Cette exposition montre que Mick Finch se situe à la fois après l'histoire puisqu'il ne cesse d'user de prétextes - qui ne peuvent cependant se confondre avec un pré-texte moderniste dans lequel il suffirait de puiser une gamme de gestes acquis, à l'instar des néo-géo ou de ses compatriotes Rae et Begg -, et dans l'histoire ouverte de sa propre peinture. Comme l'écrit Philip Armstrong, si 

"l'œuvre ne fait pas face à sa contingence historique ; sa résistance et son incomplétude commencent plutôt à constituer une dimension de l'histoire qu'elle désire à la fois assumer comme condition et mise en question de son avenir".

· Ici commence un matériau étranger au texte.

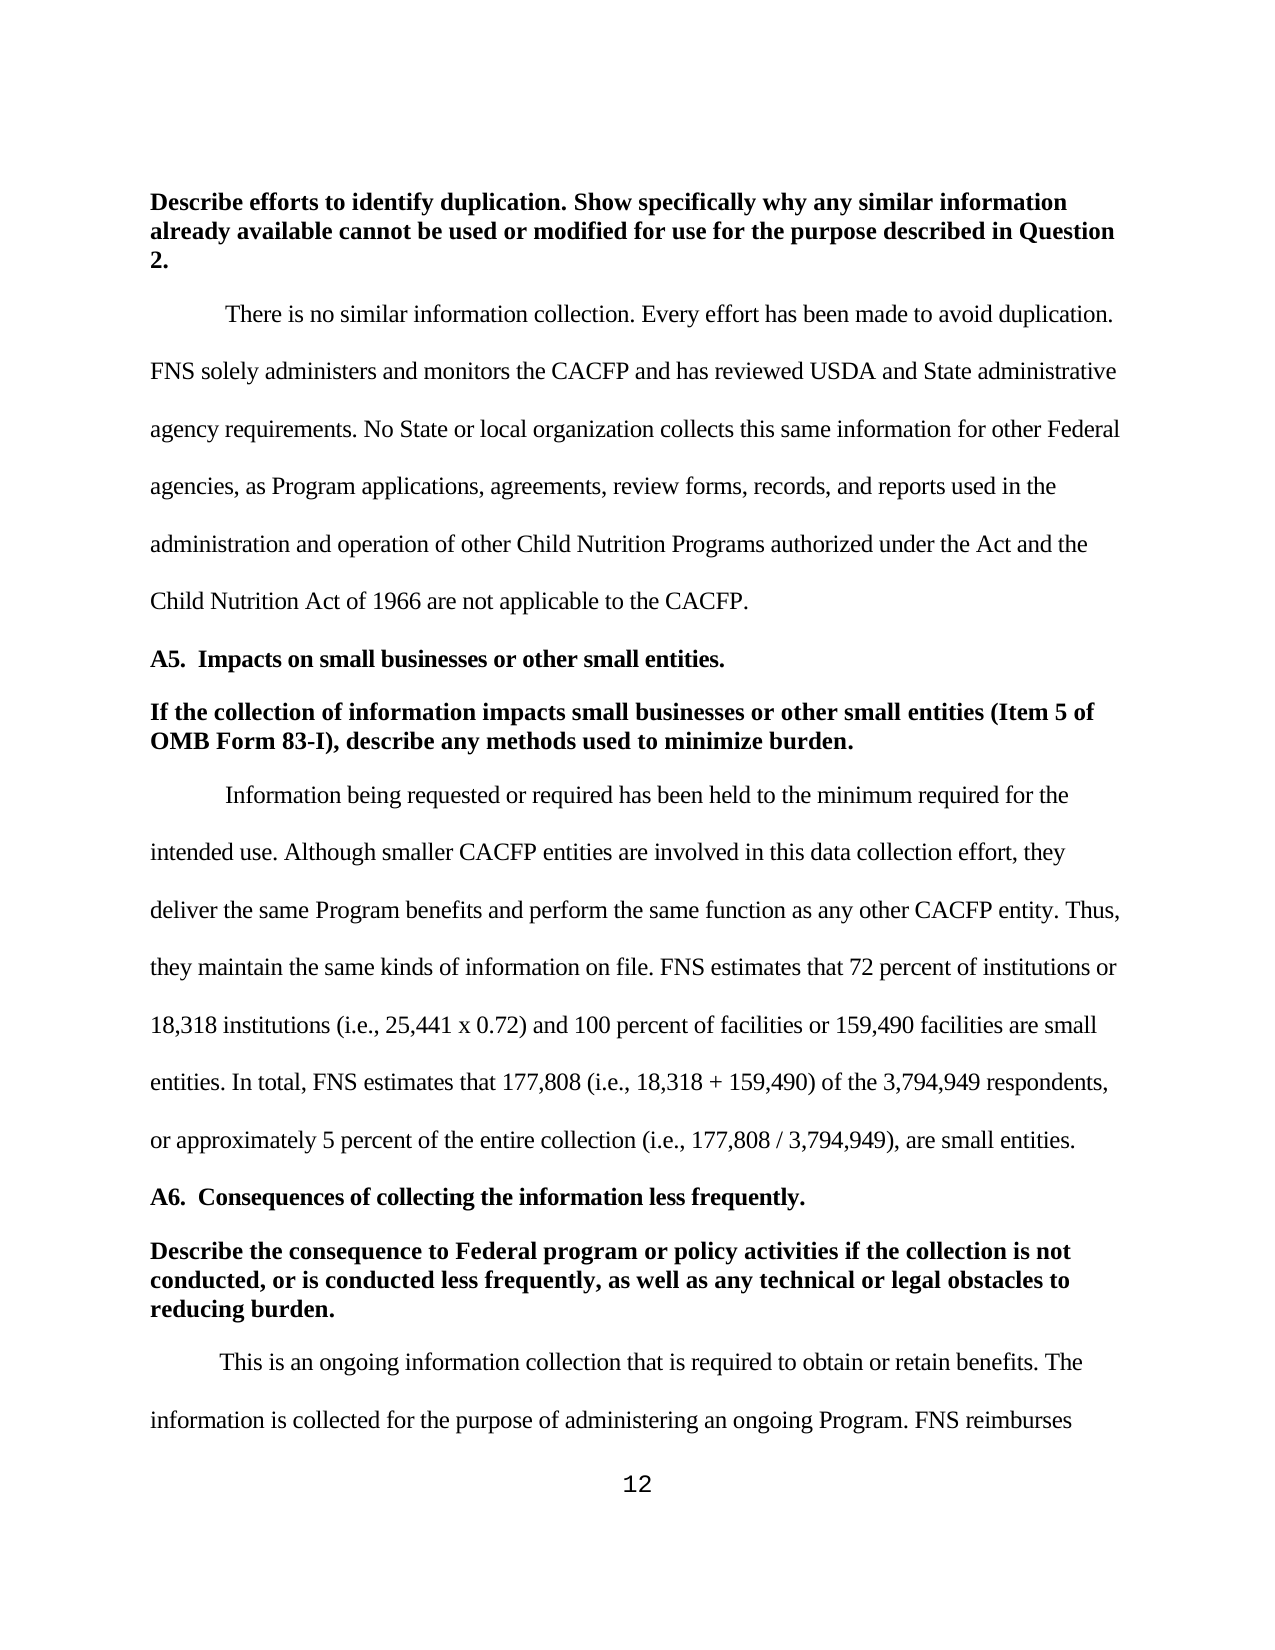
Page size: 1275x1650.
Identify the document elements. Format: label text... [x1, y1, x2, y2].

text Describe efforts to identify duplication. Show specifically why any similar information already available cannot be used or modified for use for the purpose described in Question 2. [150, 187, 1125, 274]
text If the collection of information impacts small businesses or other small entities (Item 5 of OMB Form 83-I), describe any methods used to minimize burden. [150, 697, 1125, 755]
subtitle A6. Consequences of collecting the information less frequently. [150, 1182, 1125, 1211]
text There is no similar information collection. Every effort has been made to avoid duplication. FNS solely administers and monitors the CACFP and has reviewed USDA and State administrative agency requirements. No State or local organization collects this same information for other Federal agencies, as Program applications, agreements, review forms, records, and reports used in the administration and operation of other Child Nutrition Programs authorized under the Act and the Child Nutrition Act of 1966 are not applicable to the CACFP. [150, 299, 1125, 615]
text Information being requested or required has been held to the minimum required for the intended use. Although smaller CACFP entities are involved in this data collection effort, they deliver the same Program benefits and perform the same function as any other CACFP entity. Thus, they maintain the same kinds of information on file. FNS estimates that 72 percent of institutions or 18,318 institutions (i.e., 25,441 x 0.72) and 100 percent of facilities or 159,490 facilities are small entities. In total, FNS estimates that 177,808 (i.e., 18,318 + 159,490) of the 3,794,949 respondents, or approximately 5 percent of the entire collection (i.e., 177,808 / 3,794,949), are small entities. [150, 780, 1125, 1154]
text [150, 1347, 1125, 1434]
text Describe the consequence to Federal program or policy activities if the collection is not conducted, or is conducted less frequently, as well as any technical or legal obstacles to reducing burden. [150, 1236, 1125, 1322]
subtitle A5. Impacts on small businesses or other small entities. [150, 644, 1125, 672]
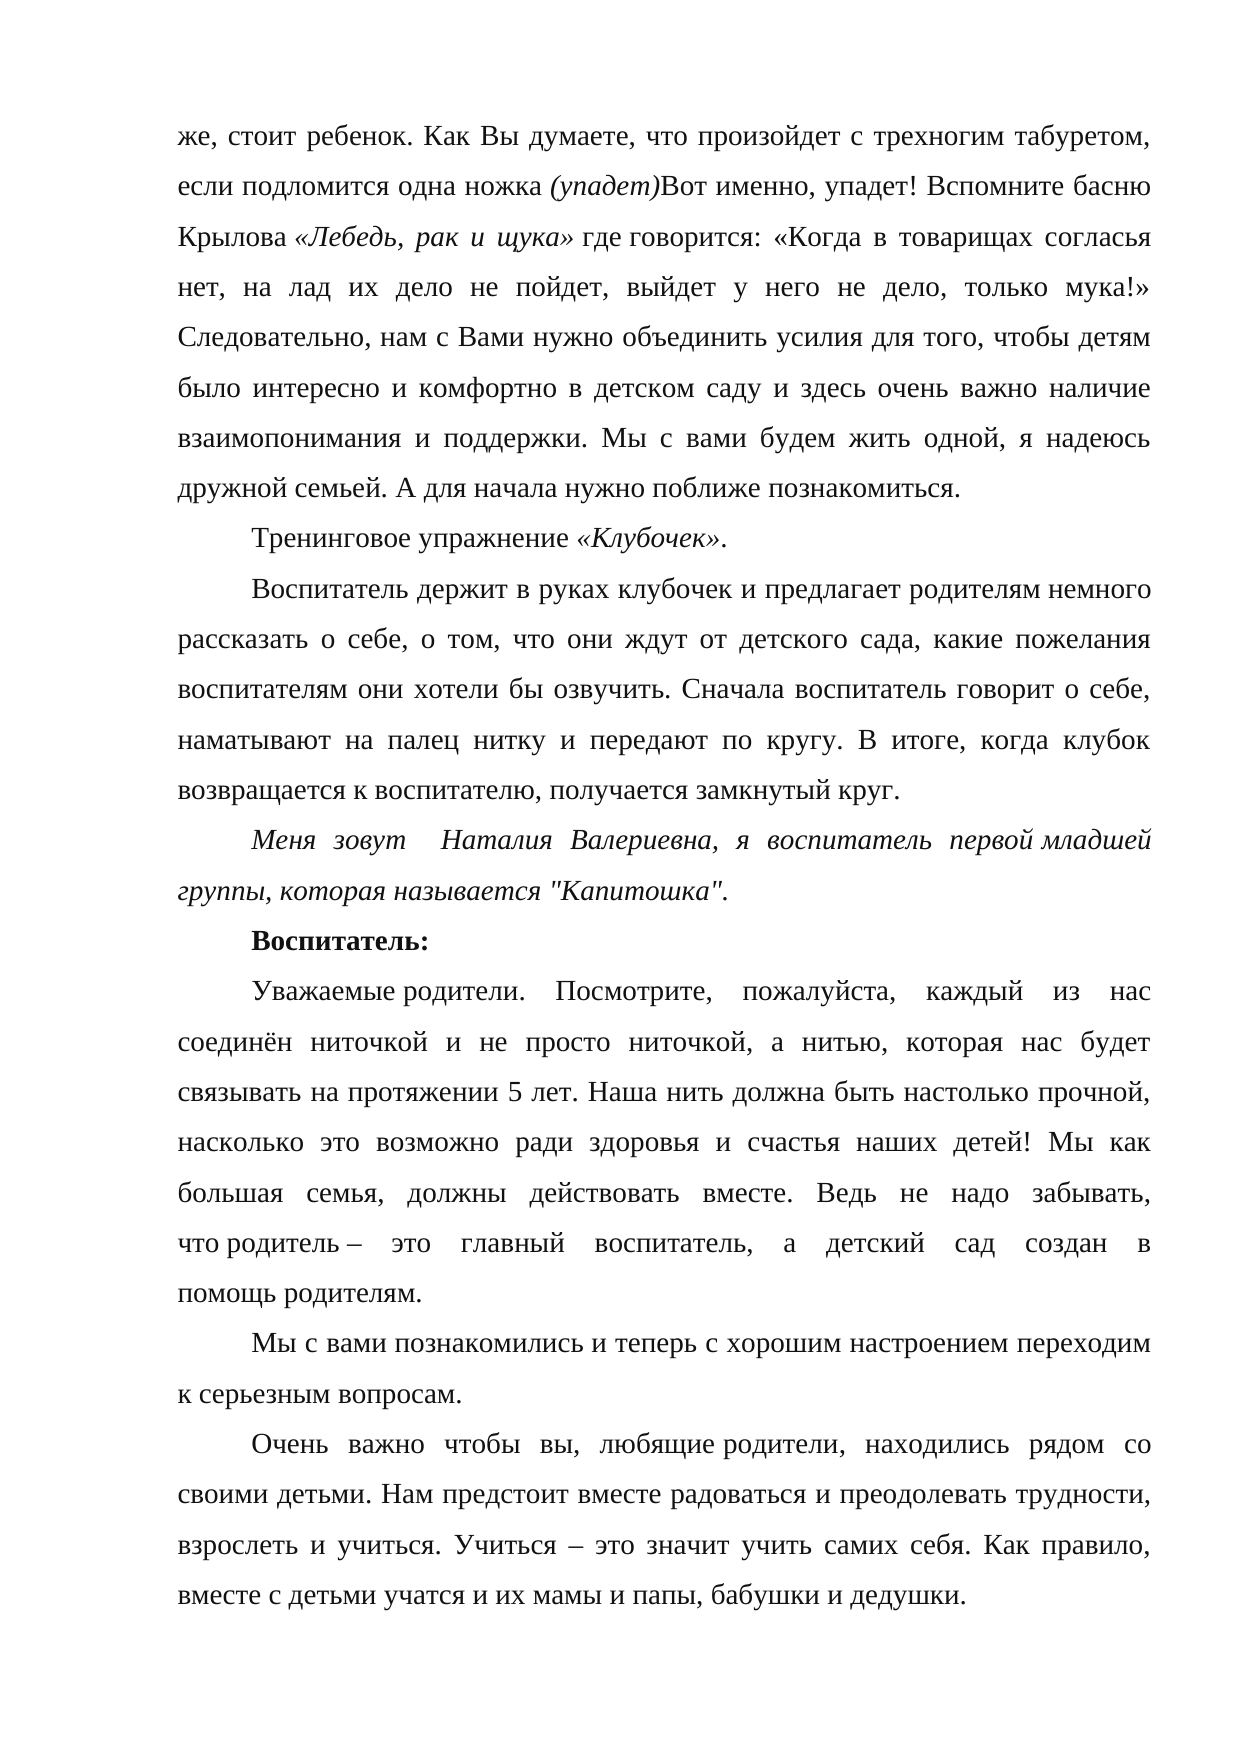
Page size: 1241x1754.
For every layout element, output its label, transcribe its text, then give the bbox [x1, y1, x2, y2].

text Тренинговое упражнение «Клубочек». [177, 521, 1152, 554]
text Меня зовут Наталия Валериевна, я воспитатель первой младшей группы, которая называется "Капитошка". [177, 822, 1152, 906]
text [177, 118, 1152, 504]
text Мы с вами познакомились и теперь с хорошим настроением переходим к серьезным вопросам. [177, 1326, 1152, 1409]
text Очень важно чтобы вы, любящие родители, находились рядом со своими детьми. Нам предстоит вместе радоваться и преодолевать трудности, взрослеть и учиться. Учиться – это значит учить самих себя. Как правило, вместе с детьми учатся и их мамы и папы, бабушки и дедушки. [177, 1426, 1152, 1611]
text Воспитатель держит в руках клубочек и предлагает родителям немного рассказать о себе, о том, что они ждут от детского сада, какие пожелания воспитателям они хотели бы озвучить. Сначала воспитатель говорит о себе, наматывают на палец нитку и передают по кругу. В итоге, когда клубок возвращается к воспитателю, получается замкнутый круг. [177, 571, 1152, 806]
text Уважаемые родители. Посмотрите, пожалуйста, каждый из нас соединён ниточкой и не просто ниточкой, а нитью, которая нас будет связывать на протяжении 5 лет. Наша нить должна быть настолько прочной, насколько это возможно ради здоровья и счастья наших детей! Мы как большая семья, должны действовать вместе. Ведь не надо забывать, что родитель – это главный воспитатель, а детский сад создан в помощь родителям. [177, 973, 1152, 1309]
text Воспитатель: [177, 923, 1152, 957]
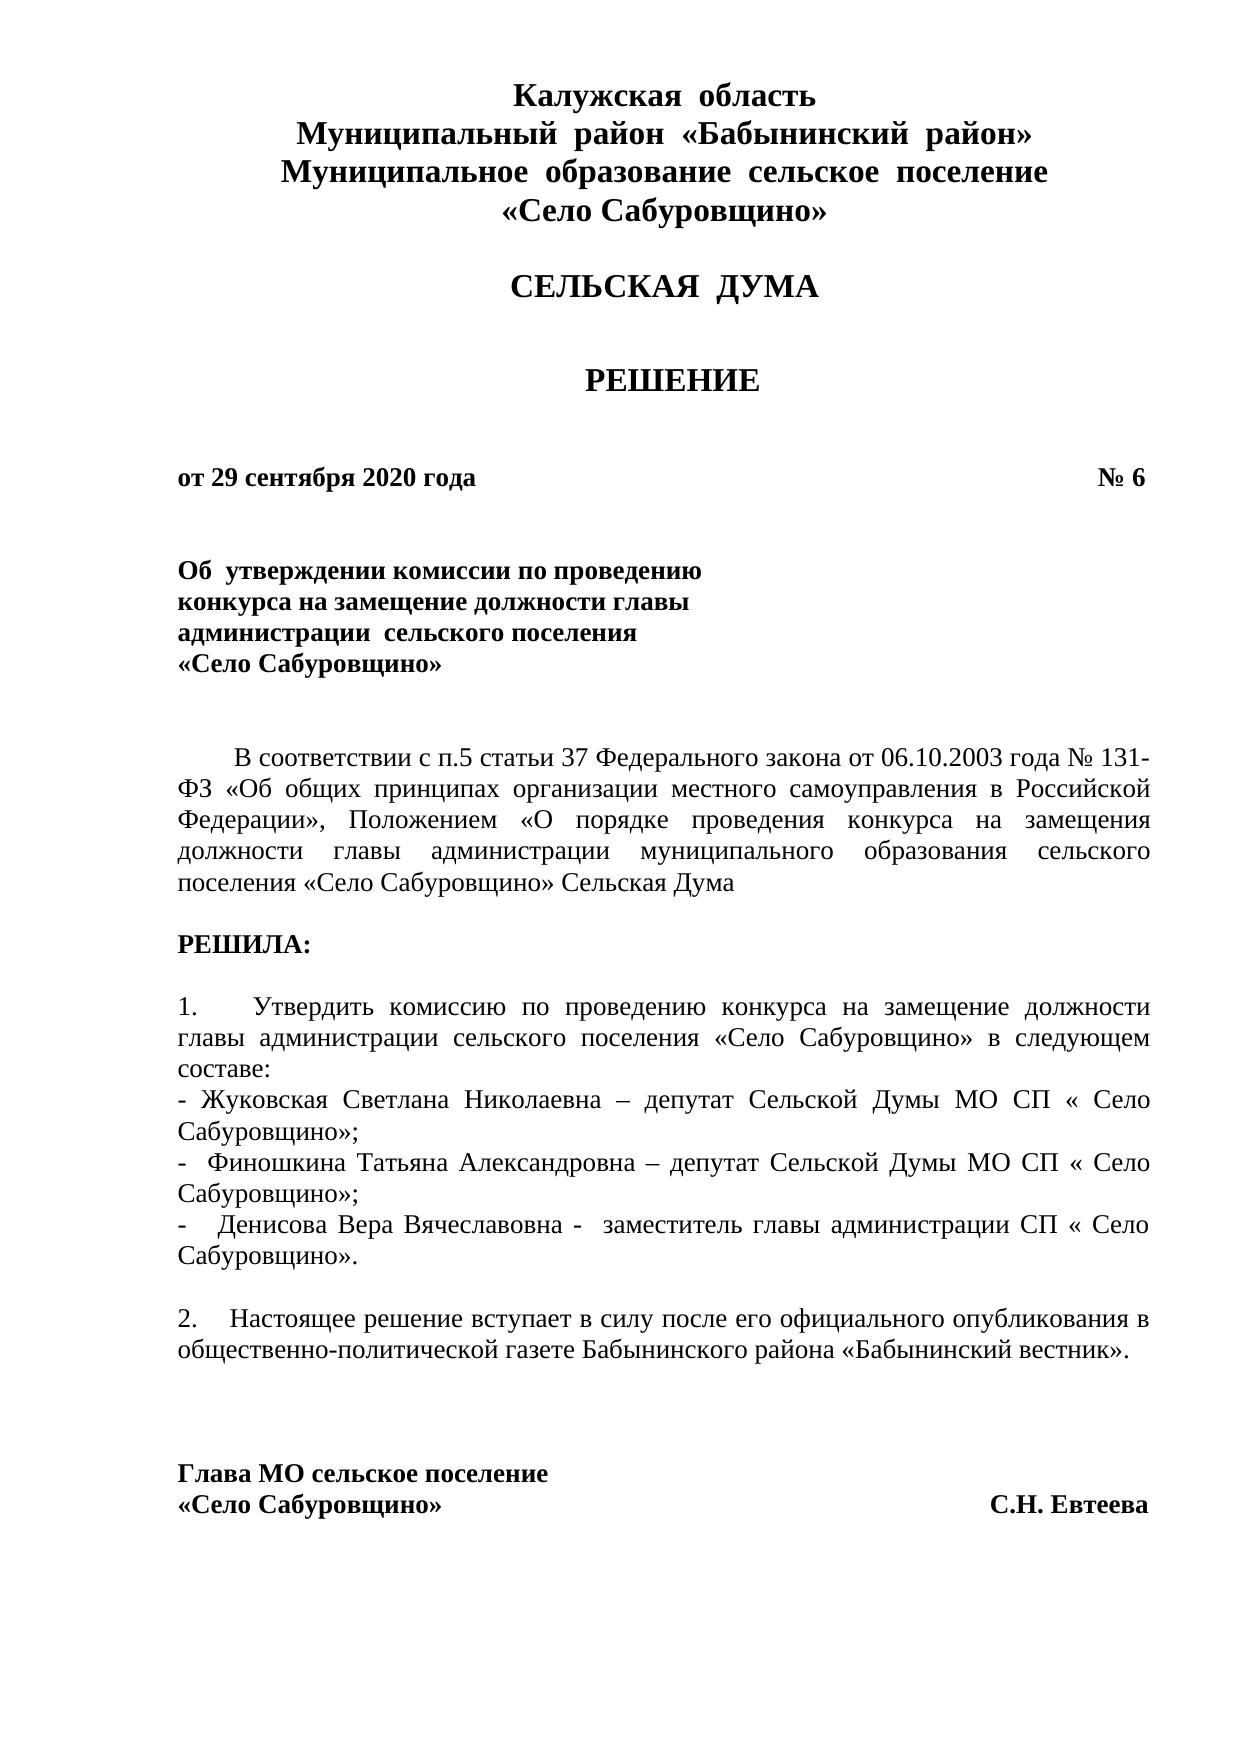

Cette stratégie du devenir que l'on devine à l'œuvre dans ces tableaux doit beaucoup aux propres écrits critiques de Finch qui montrent un intérêt pour les peintures de Rouan ou de Bonnefoi couplé à la nécessité d'une approche conceptuelle et politique de notre contemporanéité héritée d'Art & Language, ce qui le rend unique dans le paysage artistique anglais et le promet à un dialogue fécond avec la pensée et la pratique du tableau toujours vivace en France.